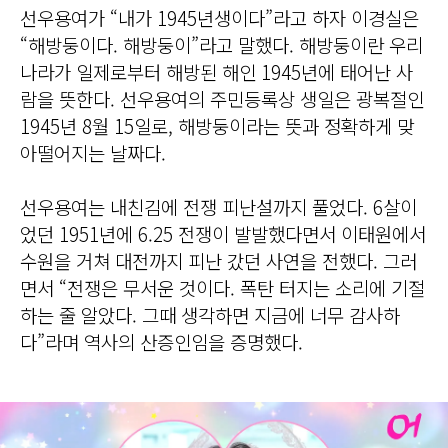
선우용여가 “내가 1945년생이다”라고 하자 이경실은
“해방둥이다. 해방둥이”라고 말했다. 해방둥이란 우리
나라가 일제로부터 해방된 해인 1945년에 태어난 사
람을 뜻한다. 선우용여의 주민등록상 생일은 광복절인
1945년 8월 15일로, 해방둥이라는 뜻과 정확하게 맞
아떨어지는 날짜다.
선우용여는 내친김에 전쟁 피난설까지 풀었다. 6살이
었던 1951년에 6.25 전쟁이 발발했다면서 이태원에서
수원을 거쳐 대전까지 피난 갔던 사연을 전했다. 그러
면서 “전쟁은 무서운 것이다. 폭탄 터지는 소리에 기절
하는 줄 알았다. 그때 생각하면 지금에 너무 감사하
다”라며 역사의 산증인임을 증명했다.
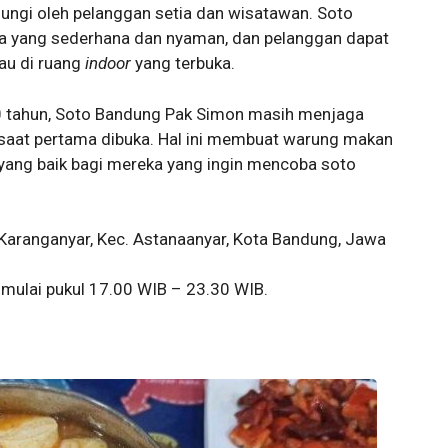
jungi oleh pelanggan setia dan wisatawan. Soto
a yang sederhana dan nyaman, dan pelanggan dapat
au di ruang
indoor
yang terbuka.
70 tahun, Soto Bandung Pak Simon masih menjaga
 saat pertama dibuka. Hal ini membuat warung makan
n yang baik bagi mereka yang ingin mencoba soto
 Karanganyar, Kec. Astanaanyar, Kota Bandung, Jawa
mulai pukul 17.00 WIB – 23.30 WIB.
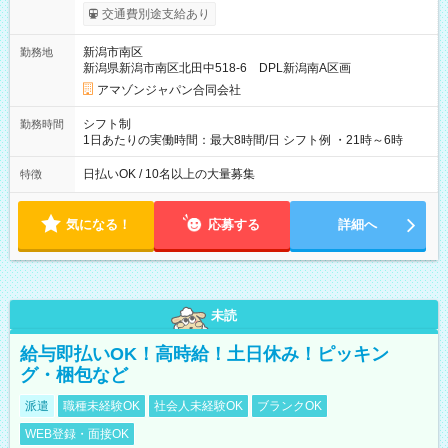
まで昇給の機会があります。 ■正社員登用制度あり ※月末締/翌
交通費別途支給あり
月25日支払い ※時間外手当、別途支給 ※深夜割増賃金 (22:00～
翌5:00までは時給が25%UPします) ☆給与前払い制度有！
新潟市南区
勤務地
☆Amazon直雇用で安定して働けます！ 【試用期間】試用期間
新潟県新潟市南区北田中518-6 DPL新潟南A区画
あり 試用期間の長さ：1週間 雇用形態、給与は本採用時と同じ
です。
アマゾンジャパン合同会社
シフト制
勤務時間
1日あたりの実働時間：最大8時間/日 シフト例 ・21時～6時
日払いOK / 10名以上の大量募集
特徴
気になる！
応募する
詳細へ
未読
給与即払いOK！高時給！土日休み！ピッキン
グ・梱包など
派遣
職種未経験OK
社会人未経験OK
ブランクOK
WEB登録・面接OK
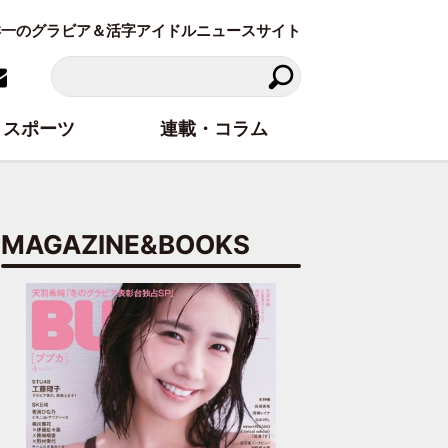
東洋一のグラビア＆活字アイドルニュースサイト
スポーツ
連載・コラム
MAGAZINE&BOOKS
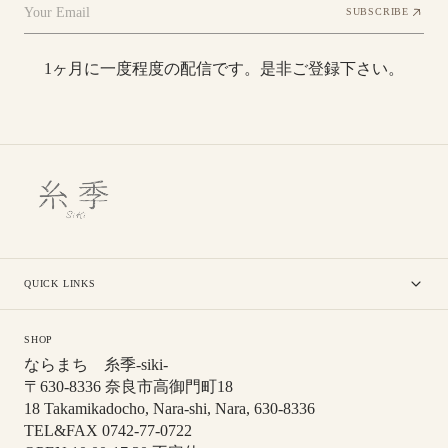
Your Email
SUBSCRIBE
1ヶ月に一度程度の配信です。是非ご登録下さい。
QUICK LINKS
SHOP
ならまち 糸季-siki-
〒630-8336 奈良市高御門町18
18 Takamikadocho, Nara-shi, Nara, 630-8336
TEL&FAX 0742-77-0722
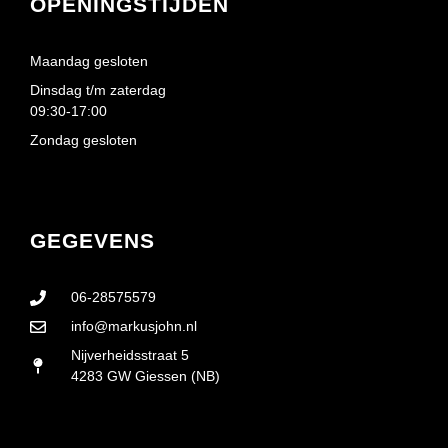
OPENINGSTIJDEN
Maandag gesloten
Dinsdag t/m zaterdag
09:30-17:00
Zondag gesloten
GEGEVENS
06-28575579
info@markusjohn.nl
Nijverheidsstraat 5
4283 GW Giessen (NB)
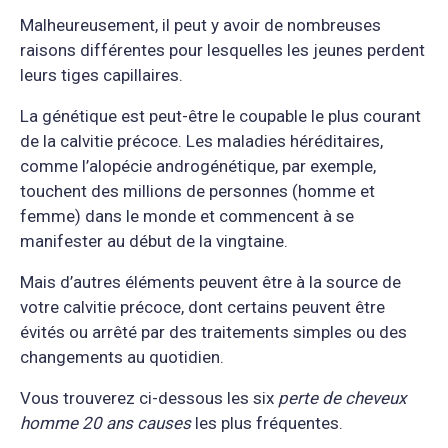
Malheureusement, il peut y avoir de nombreuses
raisons différentes pour lesquelles les jeunes perdent
leurs tiges capillaires.
La génétique est peut-être le coupable le plus courant
de la calvitie précoce. Les maladies héréditaires,
comme l’alopécie androgénétique, par exemple,
touchent des millions de personnes (homme et
femme) dans le monde et commencent à se
manifester au début de la vingtaine.
Mais d’autres éléments peuvent être à la source de
votre calvitie précoce, dont certains peuvent être
évités ou arrêté par des traitements simples ou des
changements au quotidien.
Vous trouverez ci-dessous les six
perte de cheveux
homme 20 ans causes
les plus fréquentes.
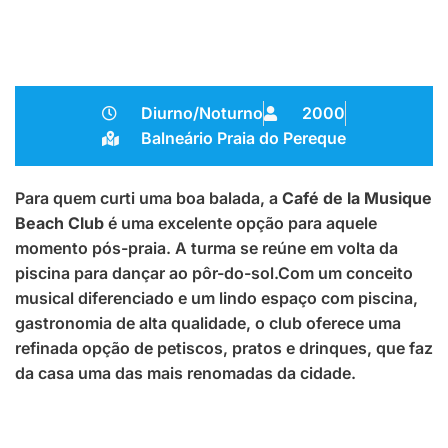
Diurno/Noturno
2000
Balneário Praia do Pereque
Para quem curti uma boa balada, a
Café de la Musique
Beach Club
é uma excelente opção para aquele
momento pós-praia. A turma se reúne em volta da
piscina para dançar ao pôr-do-sol.Com um conceito
musical diferenciado e um lindo espaço com piscina,
gastronomia de alta qualidade, o club oferece uma
refinada opção de petiscos, pratos e drinques, que faz
da casa uma das mais renomadas da cidade.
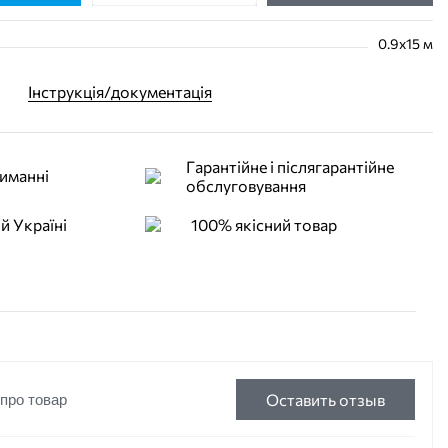
0.9х15 м
Інструкція/документація
Гарантійне і післягарантійне
иманні
обслуговування
й Україні
100% якісний товар
Оставить отзыв
 про товар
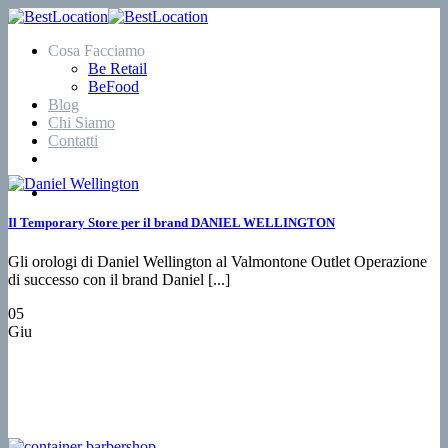
Salta
ai
Cosa Facciamo
contenuti
Be Retail
BeFood
Blog
Chi Siamo
Contatti
Il Temporary Store per il brand DANIEL WELLINGTON
Gli orologi di Daniel Wellington al Valmontone Outlet Operazione
di successo con il brand Daniel [...]
05
Giu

####

- _What the exercise asks_: Pictures do not belong in the copy. Please reproduce the entries above exactly otherwise.

- _Written reply_:
선우용여가 “내가 1945년생이다”라고 하자 이경실은
“해방둥이다. 해방둥이”라고 말했다. 해방둥이란 우리
나라가 일제로부터 해방된 해인 1945년에 태어난 사
람을 뜻한다. 선우용여의 주민등록상 생일은 광복절인
1945년 8월 15일로, 해방둥이라는 뜻과 정확하게 맞
아떨어지는 날짜다.
선우용여는 내친김에 전쟁 피난설까지 풀었다. 6살이
었던 1951년에 6.25 전쟁이 발발했다면서 이태원에서
수원을 거쳐 대전까지 피난 갔던 사연을 전했다. 그러
면서 “전쟁은 무서운 것이다. 폭탄 터지는 소리에 기절
하는 줄 알았다. 그때 생각하면 지금에 너무 감사하
다”라며 역사의 산증인임을 증명했다.
jungi oleh pelanggan setia dan wisatawan. Soto
a yang sederhana dan nyaman, dan pelanggan dapat
au di ruang
indoor
yang terbuka.
70 tahun, Soto Bandung Pak Simon masih menjaga
 saat pertama dibuka. Hal ini membuat warung makan
n yang baik bagi mereka yang ingin mencoba soto
 Karanganyar, Kec. Astanaanyar, Kota Bandung, Jawa
mulai pukul 17.00 WIB – 23.30 WIB.
まで昇給の機会があります。 ■正社員登用制度あり ※月末締/翌
交通費別途支給あり
月25日支払い ※時間外手当、別途支給 ※深夜割増賃金 (22:00～
翌5:00までは時給が25%UPします) ☆給与前払い制度有！
新潟市南区
勤務地
☆Amazon直雇用で安定して働けます！ 【試用期間】試用期間
新潟県新潟市南区北田中518-6 DPL新潟南A区画
あり 試用期間の長さ：1週間 雇用形態、給与は本採用時と同じ
です。
アマゾンジャパン合同会社
シフト制
勤務時間
1日あたりの実働時間：最大8時間/日 シフト例 ・21時～6時
日払いOK / 10名以上の大量募集
特徴
気になる！
応募する
詳細へ
未読
給与即払いOK！高時給！土日休み！ピッキン
グ・梱包など
派遣
職種未経験OK
社会人未経験OK
ブランクOK
WEB登録・面接OK
東洋一のグラビア＆活字アイドルニュースサイト
スポーツ
連載・コラム
MAGAZINE&BOOKS
Your Email
SUBSCRIBE
1ヶ月に一度程度の配信です。是非ご登録下さい。
QUICK LINKS
SHOP
ならまち 糸季-siki-
〒630-8336 奈良市高御門町18
18 Takamikadocho, Nara-shi, Nara, 630-8336
TEL&FAX 0742-77-0722
OPENINGSTIJDEN
Maandag gesloten
Dinsdag t/m zaterdag
09:30-17:00
Zondag gesloten
GEGEVENS
06-28575579
info@markusjohn.nl
Nijverheidsstraat 5
4283 GW Giessen (NB)
Malheureusement, il peut y avoir de nombreuses
raisons différentes pour lesquelles les jeunes perdent
leurs tiges capillaires.
La génétique est peut-être le coupable le plus courant
de la calvitie précoce. Les maladies héréditaires,
comme l’alopécie androgénétique, par exemple,
touchent des millions de personnes (homme et
femme) dans le monde et commencent à se
manifester au début de la vingtaine.
Mais d’autres éléments peuvent être à la source de
votre calvitie précoce, dont certains peuvent être
évités ou arrêté par des traitements simples ou des
changements au quotidien.
Vous trouverez ci-dessous les six
perte de cheveux
homme 20 ans causes
les plus fréquentes.
Diurno/Noturno
2000
Balneário Praia do Pereque
Para quem curti uma boa balada, a
Café de la Musique
Beach Club
é uma excelente opção para aquele
momento pós-praia. A turma se reúne em volta da
piscina para dançar ao pôr-do-sol.Com um conceito
musical diferenciado e um lindo espaço com piscina,
gastronomia de alta qualidade, o club oferece uma
refinada opção de petiscos, pratos e drinques, que faz
da casa uma das mais renomadas da cidade.
0.9х15 м
Інструкція/документація
Гарантійне і післягарантійне
иманні
обслуговування
й Україні
100% якісний товар
Оставить отзыв
 про товар
Salta
ai
Cosa Facciamo
contenuti
Be Retail
BeFood
Blog
Chi Siamo
Contatti
Il Temporary Store per il brand DANIEL WELLINGTON
Gli orologi di Daniel Wellington al Valmontone Outlet Operazione
di successo con il brand Daniel [...]
05
Giu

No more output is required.